• [Description of the task]:
Repeat exactly the lines below that lie between the line with "83 212 20.42" and the line with "1268 326 44.24", counting both of those lines as part of the answer.

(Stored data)
+++++
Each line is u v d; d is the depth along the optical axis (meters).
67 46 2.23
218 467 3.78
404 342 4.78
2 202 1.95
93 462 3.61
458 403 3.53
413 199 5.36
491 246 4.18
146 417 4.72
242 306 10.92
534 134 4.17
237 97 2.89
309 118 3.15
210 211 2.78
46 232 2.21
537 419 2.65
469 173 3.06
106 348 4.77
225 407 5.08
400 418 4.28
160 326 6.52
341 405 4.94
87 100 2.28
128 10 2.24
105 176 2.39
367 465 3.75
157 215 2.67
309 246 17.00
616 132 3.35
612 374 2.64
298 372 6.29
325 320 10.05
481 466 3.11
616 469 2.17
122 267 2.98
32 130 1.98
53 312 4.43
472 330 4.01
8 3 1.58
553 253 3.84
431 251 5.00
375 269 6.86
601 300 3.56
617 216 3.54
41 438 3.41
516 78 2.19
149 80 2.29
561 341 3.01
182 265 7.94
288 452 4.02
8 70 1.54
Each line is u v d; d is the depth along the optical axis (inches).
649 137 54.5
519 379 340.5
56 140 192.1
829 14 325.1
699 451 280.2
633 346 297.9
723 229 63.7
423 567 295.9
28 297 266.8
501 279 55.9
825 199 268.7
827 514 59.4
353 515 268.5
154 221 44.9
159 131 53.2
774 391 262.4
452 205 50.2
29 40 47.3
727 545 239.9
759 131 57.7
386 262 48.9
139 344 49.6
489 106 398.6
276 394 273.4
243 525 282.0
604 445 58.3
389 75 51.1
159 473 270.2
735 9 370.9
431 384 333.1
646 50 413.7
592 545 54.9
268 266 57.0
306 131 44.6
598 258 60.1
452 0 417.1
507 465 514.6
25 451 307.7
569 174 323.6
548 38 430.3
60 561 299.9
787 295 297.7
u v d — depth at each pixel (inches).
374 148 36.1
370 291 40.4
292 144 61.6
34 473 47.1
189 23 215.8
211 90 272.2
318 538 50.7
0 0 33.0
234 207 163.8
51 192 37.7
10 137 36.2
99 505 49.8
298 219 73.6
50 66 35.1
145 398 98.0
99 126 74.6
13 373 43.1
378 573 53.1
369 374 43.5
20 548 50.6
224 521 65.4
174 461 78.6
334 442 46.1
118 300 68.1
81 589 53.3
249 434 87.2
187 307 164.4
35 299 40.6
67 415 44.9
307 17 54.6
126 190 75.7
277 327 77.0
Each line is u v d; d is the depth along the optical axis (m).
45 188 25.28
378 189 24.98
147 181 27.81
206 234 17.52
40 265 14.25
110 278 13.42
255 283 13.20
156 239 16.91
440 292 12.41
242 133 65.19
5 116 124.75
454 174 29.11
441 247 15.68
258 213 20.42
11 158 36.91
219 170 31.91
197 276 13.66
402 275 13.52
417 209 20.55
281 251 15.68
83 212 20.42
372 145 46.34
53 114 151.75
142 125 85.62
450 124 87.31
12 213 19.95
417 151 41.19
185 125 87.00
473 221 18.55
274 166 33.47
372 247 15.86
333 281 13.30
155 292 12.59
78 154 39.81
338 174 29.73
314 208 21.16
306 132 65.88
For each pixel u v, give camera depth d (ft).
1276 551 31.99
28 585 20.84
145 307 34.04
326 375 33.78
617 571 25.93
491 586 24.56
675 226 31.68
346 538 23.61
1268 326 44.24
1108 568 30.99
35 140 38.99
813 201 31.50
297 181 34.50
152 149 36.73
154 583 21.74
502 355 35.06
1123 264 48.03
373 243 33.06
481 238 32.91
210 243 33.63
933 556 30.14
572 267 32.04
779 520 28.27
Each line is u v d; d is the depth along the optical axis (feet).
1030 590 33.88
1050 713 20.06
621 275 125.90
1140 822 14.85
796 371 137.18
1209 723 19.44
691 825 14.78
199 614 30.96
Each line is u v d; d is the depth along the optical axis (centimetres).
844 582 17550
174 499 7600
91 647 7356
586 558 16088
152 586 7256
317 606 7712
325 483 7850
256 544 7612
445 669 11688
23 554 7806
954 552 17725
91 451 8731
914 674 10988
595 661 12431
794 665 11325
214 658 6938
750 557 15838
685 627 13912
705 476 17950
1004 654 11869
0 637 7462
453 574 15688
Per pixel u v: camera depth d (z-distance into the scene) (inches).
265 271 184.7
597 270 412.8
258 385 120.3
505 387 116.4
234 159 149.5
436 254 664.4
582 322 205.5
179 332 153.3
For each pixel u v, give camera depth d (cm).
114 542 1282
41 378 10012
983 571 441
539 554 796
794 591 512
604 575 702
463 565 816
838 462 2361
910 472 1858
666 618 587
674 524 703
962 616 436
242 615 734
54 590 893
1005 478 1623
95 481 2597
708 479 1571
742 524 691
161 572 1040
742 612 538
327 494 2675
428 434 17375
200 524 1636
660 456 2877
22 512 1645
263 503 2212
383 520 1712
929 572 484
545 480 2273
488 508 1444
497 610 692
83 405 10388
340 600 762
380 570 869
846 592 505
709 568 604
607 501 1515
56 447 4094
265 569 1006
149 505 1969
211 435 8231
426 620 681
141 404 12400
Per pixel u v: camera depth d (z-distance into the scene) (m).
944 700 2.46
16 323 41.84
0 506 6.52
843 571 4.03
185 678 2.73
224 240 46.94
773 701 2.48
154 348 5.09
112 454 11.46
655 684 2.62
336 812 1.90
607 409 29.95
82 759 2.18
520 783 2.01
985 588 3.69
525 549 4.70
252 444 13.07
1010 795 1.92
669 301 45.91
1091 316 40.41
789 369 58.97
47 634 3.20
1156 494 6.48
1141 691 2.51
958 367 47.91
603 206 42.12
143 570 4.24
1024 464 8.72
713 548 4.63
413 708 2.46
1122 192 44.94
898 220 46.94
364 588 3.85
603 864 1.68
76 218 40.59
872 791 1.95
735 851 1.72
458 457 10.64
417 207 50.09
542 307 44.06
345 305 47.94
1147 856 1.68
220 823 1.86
+++++
• [Written response]:
83 212 20.42
372 145 46.34
53 114 151.75
142 125 85.62
450 124 87.31
12 213 19.95
417 151 41.19
185 125 87.00
473 221 18.55
274 166 33.47
372 247 15.86
333 281 13.30
155 292 12.59
78 154 39.81
338 174 29.73
314 208 21.16
306 132 65.88
For each pixel u v, give camera depth d (ft).
1276 551 31.99
28 585 20.84
145 307 34.04
326 375 33.78
617 571 25.93
491 586 24.56
675 226 31.68
346 538 23.61
1268 326 44.24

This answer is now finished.